Sudanese writer Bushra al-Fadil has won the 2017 Caine Prize for African Writing for his story ‘The Story of the Girl whose Birds Flew Away’—the first time a translated story has won the prestigious award.

The £10,000 prize was announced at Senate House Library, London, in partnership with SOAS University of London, this evening.

‘The Story of the Girl whose Birds Flew Away’ was translated by Max Shmookler with support from Najlaa Osman Eltom. As a translated story, the prize money will be split, with £7,000 going to Al-Fadil and £3,000 to Shmookler. Each shortlisted writer will receive £500.

Al-Fadil is a Sudanese writer living in Saudi Arabia. He has published four collections of short stories in Arabic; his most recent, Above a City’s Sky, was published in 2012, the same year he won the Altayeb Salih Short Story Award. He holds a PhD in Russian language and literature. At sixty-five, he is the oldest writer ever to be shortlisted for the Caine Prize.

‘The Story of the Girl whose Birds Flew Away’ was originally written in 1979, but only translated and published in English in 2016.

From the Caine Prize:

‘The Story of the Girl Whose Birds Flew Away’ vividly describes life in a bustling market through the eyes of the narrator, who becomes entranced by a beautiful woman he sees there one day. After a series of brief encounters, tragedy unexpectedly befalls the woman and her young female companion.

Chair of judges Nii Ayikwei Parkes praised the story, saying, ‘the winning story is one that explores through metaphor and an altered, inventive mode of perception—including, for the first time in the Caine Prize, illustration—he allure of, and relentless threats to freedom. Rooted in a mix of classical traditions as well as the vernacular contexts of its location, Bushra al-Fadil’s “The Story of the Girl Whose Birds Flew Away” is at once a very modern exploration of how assaulted from all sides and unsupported by those we would turn to for solace we can became mentally exiled in our own lands, edging in to a fantasy existence where we seek to cling to a sort of freedom until ultimately we slip into physical exile.’

You can read the story here, and listen to it here.

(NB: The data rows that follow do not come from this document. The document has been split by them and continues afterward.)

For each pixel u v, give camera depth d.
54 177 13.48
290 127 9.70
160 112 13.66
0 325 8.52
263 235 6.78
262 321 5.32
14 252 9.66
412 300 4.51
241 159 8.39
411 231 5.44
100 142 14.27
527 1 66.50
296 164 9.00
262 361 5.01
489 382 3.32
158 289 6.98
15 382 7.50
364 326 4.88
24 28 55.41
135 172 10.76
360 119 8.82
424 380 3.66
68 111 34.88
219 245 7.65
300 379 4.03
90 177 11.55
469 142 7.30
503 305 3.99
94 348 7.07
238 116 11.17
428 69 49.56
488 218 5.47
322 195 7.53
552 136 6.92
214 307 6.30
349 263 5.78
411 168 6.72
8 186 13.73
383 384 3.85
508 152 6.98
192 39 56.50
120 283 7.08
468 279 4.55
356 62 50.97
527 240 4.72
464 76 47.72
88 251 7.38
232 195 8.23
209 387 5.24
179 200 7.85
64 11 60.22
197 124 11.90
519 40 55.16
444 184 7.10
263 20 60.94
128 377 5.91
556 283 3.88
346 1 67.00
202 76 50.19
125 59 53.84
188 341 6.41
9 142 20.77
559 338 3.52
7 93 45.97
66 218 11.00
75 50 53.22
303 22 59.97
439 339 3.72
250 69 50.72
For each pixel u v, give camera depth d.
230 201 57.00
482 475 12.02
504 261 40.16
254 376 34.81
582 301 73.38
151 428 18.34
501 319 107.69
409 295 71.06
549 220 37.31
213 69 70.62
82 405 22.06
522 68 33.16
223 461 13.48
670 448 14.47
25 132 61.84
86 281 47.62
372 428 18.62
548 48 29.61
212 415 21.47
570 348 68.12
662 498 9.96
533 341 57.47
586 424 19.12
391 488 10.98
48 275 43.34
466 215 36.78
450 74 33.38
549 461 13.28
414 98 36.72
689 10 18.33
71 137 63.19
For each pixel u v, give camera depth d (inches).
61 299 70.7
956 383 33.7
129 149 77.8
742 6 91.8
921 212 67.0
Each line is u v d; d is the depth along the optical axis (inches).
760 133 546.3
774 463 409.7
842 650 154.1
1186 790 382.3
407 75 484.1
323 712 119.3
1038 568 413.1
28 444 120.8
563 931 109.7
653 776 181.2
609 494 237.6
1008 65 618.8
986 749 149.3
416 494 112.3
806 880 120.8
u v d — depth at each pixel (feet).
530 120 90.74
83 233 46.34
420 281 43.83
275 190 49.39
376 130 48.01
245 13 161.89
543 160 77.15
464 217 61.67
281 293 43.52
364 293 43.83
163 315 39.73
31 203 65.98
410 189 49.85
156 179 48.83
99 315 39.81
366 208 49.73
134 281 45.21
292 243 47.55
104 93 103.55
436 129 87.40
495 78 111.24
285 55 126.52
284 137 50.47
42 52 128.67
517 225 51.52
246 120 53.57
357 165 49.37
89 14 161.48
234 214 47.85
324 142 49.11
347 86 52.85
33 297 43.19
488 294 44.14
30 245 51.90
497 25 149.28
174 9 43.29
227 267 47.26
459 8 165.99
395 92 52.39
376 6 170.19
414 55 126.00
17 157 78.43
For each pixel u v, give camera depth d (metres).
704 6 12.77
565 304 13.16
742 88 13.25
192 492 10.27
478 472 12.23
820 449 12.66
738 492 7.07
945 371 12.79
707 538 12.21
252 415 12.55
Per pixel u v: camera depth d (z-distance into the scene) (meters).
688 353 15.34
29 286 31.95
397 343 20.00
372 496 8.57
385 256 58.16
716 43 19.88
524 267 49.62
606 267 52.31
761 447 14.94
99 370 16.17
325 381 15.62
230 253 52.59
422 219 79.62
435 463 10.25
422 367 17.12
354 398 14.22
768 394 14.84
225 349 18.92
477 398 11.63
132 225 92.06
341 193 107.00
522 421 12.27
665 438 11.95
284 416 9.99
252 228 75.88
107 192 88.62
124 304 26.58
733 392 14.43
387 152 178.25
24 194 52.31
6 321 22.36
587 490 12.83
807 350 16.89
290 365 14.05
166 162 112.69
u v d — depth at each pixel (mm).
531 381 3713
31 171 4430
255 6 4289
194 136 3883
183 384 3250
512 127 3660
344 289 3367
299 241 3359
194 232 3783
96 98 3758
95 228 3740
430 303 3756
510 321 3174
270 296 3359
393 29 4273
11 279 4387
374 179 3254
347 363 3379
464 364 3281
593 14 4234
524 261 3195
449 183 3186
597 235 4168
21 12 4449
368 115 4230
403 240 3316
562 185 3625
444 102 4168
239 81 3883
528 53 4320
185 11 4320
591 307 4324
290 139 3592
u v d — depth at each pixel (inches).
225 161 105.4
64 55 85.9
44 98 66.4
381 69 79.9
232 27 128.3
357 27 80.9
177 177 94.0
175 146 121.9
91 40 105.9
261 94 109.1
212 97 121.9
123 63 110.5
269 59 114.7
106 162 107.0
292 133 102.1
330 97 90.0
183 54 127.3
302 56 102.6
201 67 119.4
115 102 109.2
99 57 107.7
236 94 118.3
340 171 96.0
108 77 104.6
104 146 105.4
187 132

The Caine Prize received 148 qualifying short stories from twenty-two African countries this year. Around half were published in Africa. There were five stories on the shortlist, with writers from South Africa, Nigeria and Sudan. Al-Fadil’s story was only the second to be translated from Arabic in the eighteen-year history of the prize, the first being ‘The Tortoise’ by Tunisian writer Hassouna Mosbahi, translated by Peter Clark, which made the shortlist in 2001.

2017 Caine Prize for African Writing shortlist

  • Lesley Nneka Arimah (Nigeria) for ‘Who Will Greet You At Home’ published in The New Yorker (USA, 2015)
  • Chikodili Emelumadu (Nigeria) for ‘Bush Baby’ published in African Monsters, eds. Margarét Helgadóttir and Jo Thomas (Fox Spirit Books, USA, 2015)
  • Bushra al-Fadil (Sudan) for ‘The Story of the Girl whose Birds Flew Away’, translated by Max Shmookler, published in The Book of Khartoum – A City in Short Fiction eds. Raph Cormack & Max Shmookler (Comma Press, UK, 2016)
  • Arinze Ifeakandu (Nigeria) for ‘God’s Children Are Little Broken Things’ published in A Public Space 24 (A Public Space Literary Projects Inc., USA, 2016)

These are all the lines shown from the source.